====== Data to process

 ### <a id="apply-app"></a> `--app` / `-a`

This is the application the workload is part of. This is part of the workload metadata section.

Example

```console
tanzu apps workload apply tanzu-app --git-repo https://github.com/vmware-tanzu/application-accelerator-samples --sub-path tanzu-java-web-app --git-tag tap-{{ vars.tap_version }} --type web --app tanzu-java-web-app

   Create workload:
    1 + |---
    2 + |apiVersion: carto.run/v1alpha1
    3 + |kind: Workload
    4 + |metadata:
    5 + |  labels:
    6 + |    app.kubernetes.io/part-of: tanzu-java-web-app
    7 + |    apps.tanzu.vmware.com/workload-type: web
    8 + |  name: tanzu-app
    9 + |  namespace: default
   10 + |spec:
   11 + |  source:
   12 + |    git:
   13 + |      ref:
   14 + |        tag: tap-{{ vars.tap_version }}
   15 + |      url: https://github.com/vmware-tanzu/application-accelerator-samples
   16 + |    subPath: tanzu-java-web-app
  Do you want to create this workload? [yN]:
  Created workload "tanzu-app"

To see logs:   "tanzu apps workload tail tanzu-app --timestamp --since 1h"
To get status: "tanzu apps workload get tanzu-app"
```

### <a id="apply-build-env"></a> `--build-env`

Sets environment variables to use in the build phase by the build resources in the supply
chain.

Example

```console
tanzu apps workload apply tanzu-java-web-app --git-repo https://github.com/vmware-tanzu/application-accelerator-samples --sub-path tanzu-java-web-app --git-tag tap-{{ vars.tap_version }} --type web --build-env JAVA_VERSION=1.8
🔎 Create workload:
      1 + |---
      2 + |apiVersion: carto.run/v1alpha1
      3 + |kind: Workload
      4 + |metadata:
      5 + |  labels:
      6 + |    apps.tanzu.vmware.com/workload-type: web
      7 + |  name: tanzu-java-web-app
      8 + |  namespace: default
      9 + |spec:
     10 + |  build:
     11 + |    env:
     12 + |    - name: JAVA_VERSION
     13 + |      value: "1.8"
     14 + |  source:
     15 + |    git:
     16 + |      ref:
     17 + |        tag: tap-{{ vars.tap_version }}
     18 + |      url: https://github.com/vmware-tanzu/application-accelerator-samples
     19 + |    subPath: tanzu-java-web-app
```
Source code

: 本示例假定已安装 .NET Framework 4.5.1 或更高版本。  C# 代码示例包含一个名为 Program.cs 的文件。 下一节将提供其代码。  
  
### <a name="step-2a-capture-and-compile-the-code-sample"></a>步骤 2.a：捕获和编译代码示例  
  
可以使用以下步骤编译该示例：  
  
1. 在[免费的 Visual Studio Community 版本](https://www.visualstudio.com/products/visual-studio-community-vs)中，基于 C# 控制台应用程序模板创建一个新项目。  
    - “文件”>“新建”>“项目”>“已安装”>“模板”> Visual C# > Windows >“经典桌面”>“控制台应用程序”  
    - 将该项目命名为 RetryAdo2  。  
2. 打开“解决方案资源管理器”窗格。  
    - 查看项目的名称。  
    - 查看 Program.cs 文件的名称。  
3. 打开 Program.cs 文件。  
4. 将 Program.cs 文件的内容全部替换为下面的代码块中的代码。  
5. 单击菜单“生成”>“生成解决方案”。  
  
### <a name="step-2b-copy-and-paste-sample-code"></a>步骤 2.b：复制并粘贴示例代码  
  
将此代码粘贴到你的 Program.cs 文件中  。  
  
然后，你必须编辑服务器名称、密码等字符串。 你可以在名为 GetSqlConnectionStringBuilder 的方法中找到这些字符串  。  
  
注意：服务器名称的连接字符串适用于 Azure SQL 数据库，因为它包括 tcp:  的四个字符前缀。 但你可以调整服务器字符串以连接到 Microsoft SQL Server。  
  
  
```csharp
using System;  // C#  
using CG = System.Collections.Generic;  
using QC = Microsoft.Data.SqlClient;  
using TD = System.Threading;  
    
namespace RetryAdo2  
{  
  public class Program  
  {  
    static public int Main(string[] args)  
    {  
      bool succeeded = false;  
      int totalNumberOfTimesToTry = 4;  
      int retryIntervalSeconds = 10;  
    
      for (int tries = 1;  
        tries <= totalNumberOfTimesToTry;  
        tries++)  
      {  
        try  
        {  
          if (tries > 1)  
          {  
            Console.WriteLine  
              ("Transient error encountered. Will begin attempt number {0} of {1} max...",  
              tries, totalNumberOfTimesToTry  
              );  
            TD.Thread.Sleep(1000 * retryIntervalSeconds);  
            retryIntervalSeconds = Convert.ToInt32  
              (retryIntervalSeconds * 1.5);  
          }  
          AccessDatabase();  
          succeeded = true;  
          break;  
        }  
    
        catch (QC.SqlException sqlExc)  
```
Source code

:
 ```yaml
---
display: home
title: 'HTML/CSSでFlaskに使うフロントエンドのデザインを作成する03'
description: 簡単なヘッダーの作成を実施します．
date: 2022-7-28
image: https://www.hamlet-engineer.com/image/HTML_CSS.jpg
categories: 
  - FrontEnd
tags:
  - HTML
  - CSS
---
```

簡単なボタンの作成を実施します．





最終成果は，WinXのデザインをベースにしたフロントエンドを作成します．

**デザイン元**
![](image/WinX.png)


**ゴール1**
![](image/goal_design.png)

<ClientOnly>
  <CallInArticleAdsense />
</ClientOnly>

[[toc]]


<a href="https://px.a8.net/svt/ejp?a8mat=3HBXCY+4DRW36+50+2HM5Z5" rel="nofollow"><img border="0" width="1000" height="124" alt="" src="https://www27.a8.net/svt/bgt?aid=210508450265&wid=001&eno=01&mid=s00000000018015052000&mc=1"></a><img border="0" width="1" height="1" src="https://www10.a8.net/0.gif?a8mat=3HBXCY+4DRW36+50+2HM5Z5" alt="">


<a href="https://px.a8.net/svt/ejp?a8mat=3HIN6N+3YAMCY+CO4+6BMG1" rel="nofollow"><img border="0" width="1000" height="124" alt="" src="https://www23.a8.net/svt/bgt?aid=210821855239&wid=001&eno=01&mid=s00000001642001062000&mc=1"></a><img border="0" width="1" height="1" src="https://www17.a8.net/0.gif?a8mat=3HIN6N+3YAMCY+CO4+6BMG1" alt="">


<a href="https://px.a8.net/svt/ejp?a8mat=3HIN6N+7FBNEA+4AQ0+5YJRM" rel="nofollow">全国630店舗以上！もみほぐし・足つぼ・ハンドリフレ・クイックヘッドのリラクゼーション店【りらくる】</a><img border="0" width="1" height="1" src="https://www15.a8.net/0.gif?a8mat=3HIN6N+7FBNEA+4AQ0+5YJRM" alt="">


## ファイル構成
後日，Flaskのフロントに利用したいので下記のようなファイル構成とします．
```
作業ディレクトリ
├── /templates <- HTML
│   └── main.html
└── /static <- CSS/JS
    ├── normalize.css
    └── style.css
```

============

Please print all the data again exactly as given.

 ### <a id="apply-app"></a> `--app` / `-a`

This is the application the workload is part of. This is part of the workload metadata section.

Example

```console
tanzu apps workload apply tanzu-app --git-repo https://github.com/vmware-tanzu/application-accelerator-samples --sub-path tanzu-java-web-app --git-tag tap-{{ vars.tap_version }} --type web --app tanzu-java-web-app

   Create workload:
    1 + |---
    2 + |apiVersion: carto.run/v1alpha1
    3 + |kind: Workload
    4 + |metadata:
    5 + |  labels:
    6 + |    app.kubernetes.io/part-of: tanzu-java-web-app
    7 + |    apps.tanzu.vmware.com/workload-type: web
    8 + |  name: tanzu-app
    9 + |  namespace: default
   10 + |spec:
   11 + |  source:
   12 + |    git:
   13 + |      ref:
   14 + |        tag: tap-{{ vars.tap_version }}
   15 + |      url: https://github.com/vmware-tanzu/application-accelerator-samples
   16 + |    subPath: tanzu-java-web-app
  Do you want to create this workload? [yN]:
  Created workload "tanzu-app"

To see logs:   "tanzu apps workload tail tanzu-app --timestamp --since 1h"
To get status: "tanzu apps workload get tanzu-app"
```

### <a id="apply-build-env"></a> `--build-env`

Sets environment variables to use in the build phase by the build resources in the supply
chain.

Example

```console
tanzu apps workload apply tanzu-java-web-app --git-repo https://github.com/vmware-tanzu/application-accelerator-samples --sub-path tanzu-java-web-app --git-tag tap-{{ vars.tap_version }} --type web --build-env JAVA_VERSION=1.8
🔎 Create workload:
      1 + |---
      2 + |apiVersion: carto.run/v1alpha1
      3 + |kind: Workload
      4 + |metadata:
      5 + |  labels:
      6 + |    apps.tanzu.vmware.com/workload-type: web
      7 + |  name: tanzu-java-web-app
      8 + |  namespace: default
      9 + |spec:
     10 + |  build:
     11 + |    env:
     12 + |    - name: JAVA_VERSION
     13 + |      value: "1.8"
     14 + |  source:
     15 + |    git:
     16 + |      ref:
     17 + |        tag: tap-{{ vars.tap_version }}
     18 + |      url: https://github.com/vmware-tanzu/application-accelerator-samples
     19 + |    subPath: tanzu-java-web-app
```
Source code

: 本示例假定已安装 .NET Framework 4.5.1 或更高版本。  C# 代码示例包含一个名为 Program.cs 的文件。 下一节将提供其代码。  
  
### <a name="step-2a-capture-and-compile-the-code-sample"></a>步骤 2.a：捕获和编译代码示例  
  
可以使用以下步骤编译该示例：  
  
1. 在[免费的 Visual Studio Community 版本](https://www.visualstudio.com/products/visual-studio-community-vs)中，基于 C# 控制台应用程序模板创建一个新项目。  
    - “文件”>“新建”>“项目”>“已安装”>“模板”> Visual C# > Windows >“经典桌面”>“控制台应用程序”  
    - 将该项目命名为 RetryAdo2  。  
2. 打开“解决方案资源管理器”窗格。  
    - 查看项目的名称。  
    - 查看 Program.cs 文件的名称。  
3. 打开 Program.cs 文件。  
4. 将 Program.cs 文件的内容全部替换为下面的代码块中的代码。  
5. 单击菜单“生成”>“生成解决方案”。  
  
### <a name="step-2b-copy-and-paste-sample-code"></a>步骤 2.b：复制并粘贴示例代码  
  
将此代码粘贴到你的 Program.cs 文件中  。  
  
然后，你必须编辑服务器名称、密码等字符串。 你可以在名为 GetSqlConnectionStringBuilder 的方法中找到这些字符串  。  
  
注意：服务器名称的连接字符串适用于 Azure SQL 数据库，因为它包括 tcp:  的四个字符前缀。 但你可以调整服务器字符串以连接到 Microsoft SQL Server。  
  
  
```csharp
using System;  // C#  
using CG = System.Collections.Generic;  
using QC = Microsoft.Data.SqlClient;  
using TD = System.Threading;  
    
namespace RetryAdo2  
{  
  public class Program  
  {  
    static public int Main(string[] args)  
    {  
      bool succeeded = false;  
      int totalNumberOfTimesToTry = 4;  
      int retryIntervalSeconds = 10;  
    
      for (int tries = 1;  
        tries <= totalNumberOfTimesToTry;  
        tries++)  
      {  
        try  
        {  
          if (tries > 1)  
          {  
            Console.WriteLine  
              ("Transient error encountered. Will begin attempt number {0} of {1} max...",  
              tries, totalNumberOfTimesToTry  
              );  
            TD.Thread.Sleep(1000 * retryIntervalSeconds);  
            retryIntervalSeconds = Convert.ToInt32  
              (retryIntervalSeconds * 1.5);  
          }  
          AccessDatabase();  
          succeeded = true;  
          break;  
        }  
    
        catch (QC.SqlException sqlExc)  
```
Source code

:
 ```yaml
---
display: home
title: 'HTML/CSSでFlaskに使うフロントエンドのデザインを作成する03'
description: 簡単なヘッダーの作成を実施します．
date: 2022-7-28
image: https://www.hamlet-engineer.com/image/HTML_CSS.jpg
categories: 
  - FrontEnd
tags:
  - HTML
  - CSS
---
```

簡単なボタンの作成を実施します．





最終成果は，WinXのデザインをベースにしたフロントエンドを作成します．

**デザイン元**
![](image/WinX.png)


**ゴール1**
![](image/goal_design.png)

<ClientOnly>
  <CallInArticleAdsense />
</ClientOnly>

[[toc]]


<a href="https://px.a8.net/svt/ejp?a8mat=3HBXCY+4DRW36+50+2HM5Z5" rel="nofollow"><img border="0" width="1000" height="124" alt="" src="https://www27.a8.net/svt/bgt?aid=210508450265&wid=001&eno=01&mid=s00000000018015052000&mc=1"></a><img border="0" width="1" height="1" src="https://www10.a8.net/0.gif?a8mat=3HBXCY+4DRW36+50+2HM5Z5" alt="">


<a href="https://px.a8.net/svt/ejp?a8mat=3HIN6N+3YAMCY+CO4+6BMG1" rel="nofollow"><img border="0" width="1000" height="124" alt="" src="https://www23.a8.net/svt/bgt?aid=210821855239&wid=001&eno=01&mid=s00000001642001062000&mc=1"></a><img border="0" width="1" height="1" src="https://www17.a8.net/0.gif?a8mat=3HIN6N+3YAMCY+CO4+6BMG1" alt="">


<a href="https://px.a8.net/svt/ejp?a8mat=3HIN6N+7FBNEA+4AQ0+5YJRM" rel="nofollow">全国630店舗以上！もみほぐし・足つぼ・ハンドリフレ・クイックヘッドのリラクゼーション店【りらくる】</a><img border="0" width="1" height="1" src="https://www15.a8.net/0.gif?a8mat=3HIN6N+7FBNEA+4AQ0+5YJRM" alt="">


## ファイル構成
後日，Flaskのフロントに利用したいので下記のようなファイル構成とします．
```
作業ディレクトリ
├── /templates <- HTML
│   └── main.html
└── /static <- CSS/JS
    ├── normalize.css
    └── style.css
```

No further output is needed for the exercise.